Kalimat ledekkannya itu membuat bibirnya manyun kearah Gua, tanpa pikir panjang, serang lagi aaah...
Cupa cup... seluruuppss.. Aahh Minum kali Ah! Huahahaha.
"Mmpphh..", "Muuachh..", bibirnya melepas pagutan Gua.
Gua tersenyum geli kearahnya karena mukanya yang memerah, "huuftt.. Udah ah Mba, aku takut di dor sama kamu kalo kelamaan disini", ucap Gua dengan nafas terengah-engah.
Mba Siska memeluk Gua, seolah-olah tidak membuarkan Gua pulang, tapi yaaa... sayangnya hanya seolah-olah...
"Hati-hati dijalan ya Za, langsung pulang ke kost-an ya, jangan kemana-mana dulu, udah malem soalnya", ucapnya yang masih memeluk Gua.
Jaaah, kirain mau disuruh tinggal lebih lama lagi, ngareplah Gua dikit hehehe...
Pada akhirnya, Gua pamit pulang ke kost-an karena waktu memang semakin larut.
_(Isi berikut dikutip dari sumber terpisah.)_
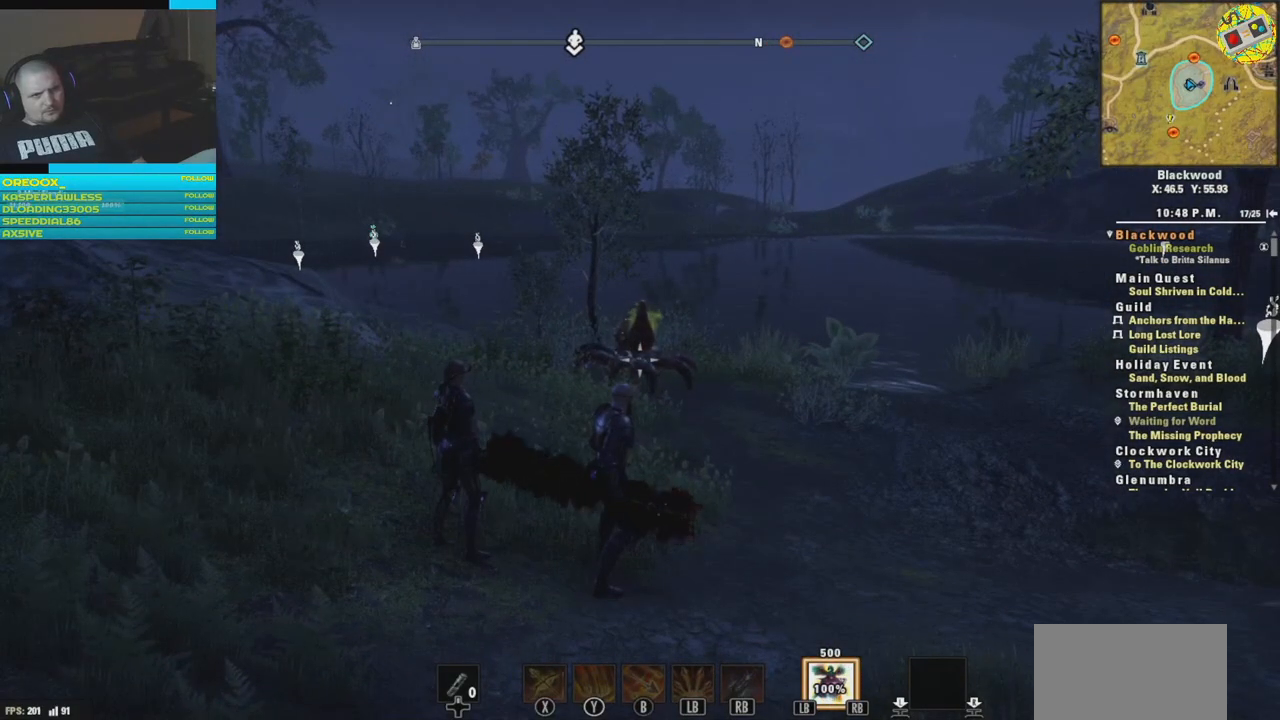
{"buttons": ["R2"], "left_stick": "up", "right_stick": "center", "events": [[283, "left_stick", "up"], [383, "R2", "down"]]}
Jarak kontrakan Mba Siska dengan kost-an Gua memakan waktu hingga 45 menit lebih, sebenarnya bisa lebih cepat asal tidak macet di jalan raya. Mba Siska menawarkan Gua untuk membawa mobilnya, karena dia tau Gua belum ada kendaraan di Jakarta ini. Si Black masih dipakai Ayahanda, sedangkan si Kiddo menganggur di rumah Nenek, belum sempat Gua membawa salah satunya ke kost-an.
Sekitar pukul 20.45 wib Gua sampai di kost-an, setelah memarkir CieRVi milik sang kekasih, Gua berjalan kearah kamar no.20. Sempat Gua lihat kesebrang kamar, tepat di teras kamar no.3 ada seorang perempuan yang asyik mengobrol dengan seorang lelaki bule. Gua lihat perawakan si perempuan sudah matang, alias dewasa. Mungkin itu yang namanya Bianca, seorang female DJ yang diceritakan Mas Wisnu.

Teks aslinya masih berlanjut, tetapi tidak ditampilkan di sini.